Broody hens (those sitting on eggs and not laying) commonly develop a paler comb that droops to one side. This is normal and resolves when the hen returns to her regular cycle.
Not All Combs Look the Same
Chicken combs come in several distinct shapes depending on breed. The most common types include:
- Single comb: A row of upright points running from front to back along the top of the head. Rhode Island Reds, Leghorns, and Swedish Flower Hens have this type.
- Pea comb: Three low, parallel ridges that sit close to the head. Found on Brahmas, Buckeyes, and Ameraucanas.
- Rose comb: A flat, wide comb covered in small rounded bumps. Golden Laced Wyandottes, Silver Spangled Hamburgs, and Dominiques carry this variety.
- Walnut comb: A rounded, lumpy shape resembling a walnut. Silkies are the best-known breed with this type.
- V-shaped comb: Two distinct horn-like points. Rare, but found on breeds like the Silver Spangled Appenzeller.
Comb shape matters beyond looks.

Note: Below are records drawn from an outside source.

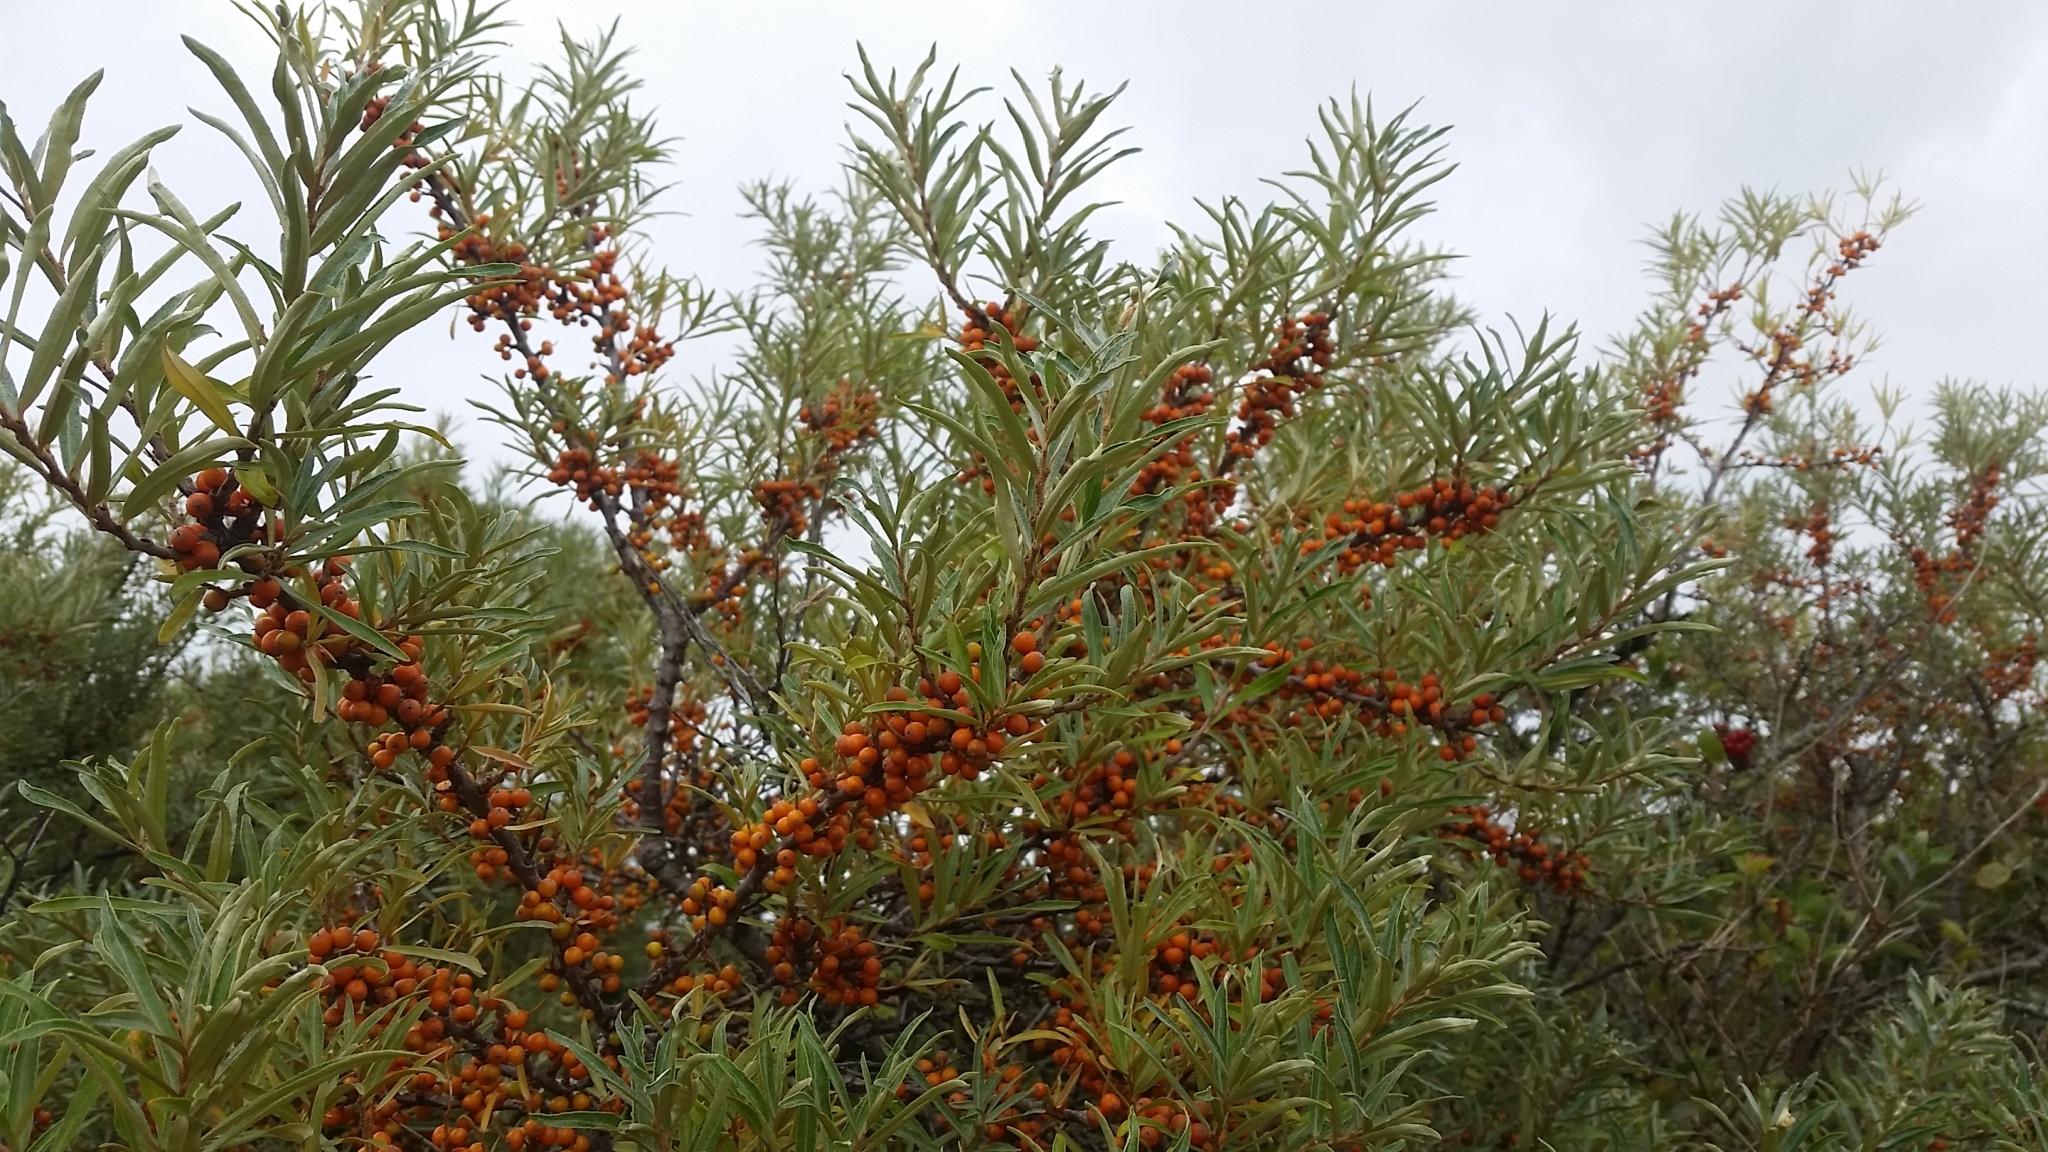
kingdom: Plantae
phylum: Tracheophyta
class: Magnoliopsida
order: Rosales
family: Elaeagnaceae
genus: Hippophae
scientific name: Hippophae rhamnoides
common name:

Breeds with smaller, tighter combs like pea and rose combs are better suited to cold climates because there’s less exposed tissue vulnerable to frostbite. Breeds with large single combs handle heat well but face higher risk in freezing temperatures.
Protecting Combs in Cold Weather
Frostbite happens when fluid inside the comb’s tissue freezes, killing cells. The damaged areas turn dark and eventually dry up and fall off permanently. Large, upright combs are most vulnerable.
Prevention comes down to coop management more than anything applied directly to the bird. Keeping bedding dry and deep provides insulation. Ventilation is critical because trapped moisture inside the coop dramatically increases frostbite risk. If you see condensation on windows or walls in the morning, the coop needs more airflow. Using heated waterers prevents water from freezing and adding extra humidity. Some chicken keepers apply petroleum jelly to combs and wattles before extreme cold snaps, which offers mild protection but won’t compensate for a damp, poorly ventilated coop. Flocks can handle sub-zero temperatures with proper deep litter systems and dry conditions, no supplemental heat required.
If frostbite does occur, the best approach is to leave the damaged tissue alone. Blisters that form are filled with fluid that protects the tissue underneath. The main concern is monitoring for infection: swelling, discharge, redness, or a foul odor around the damaged area.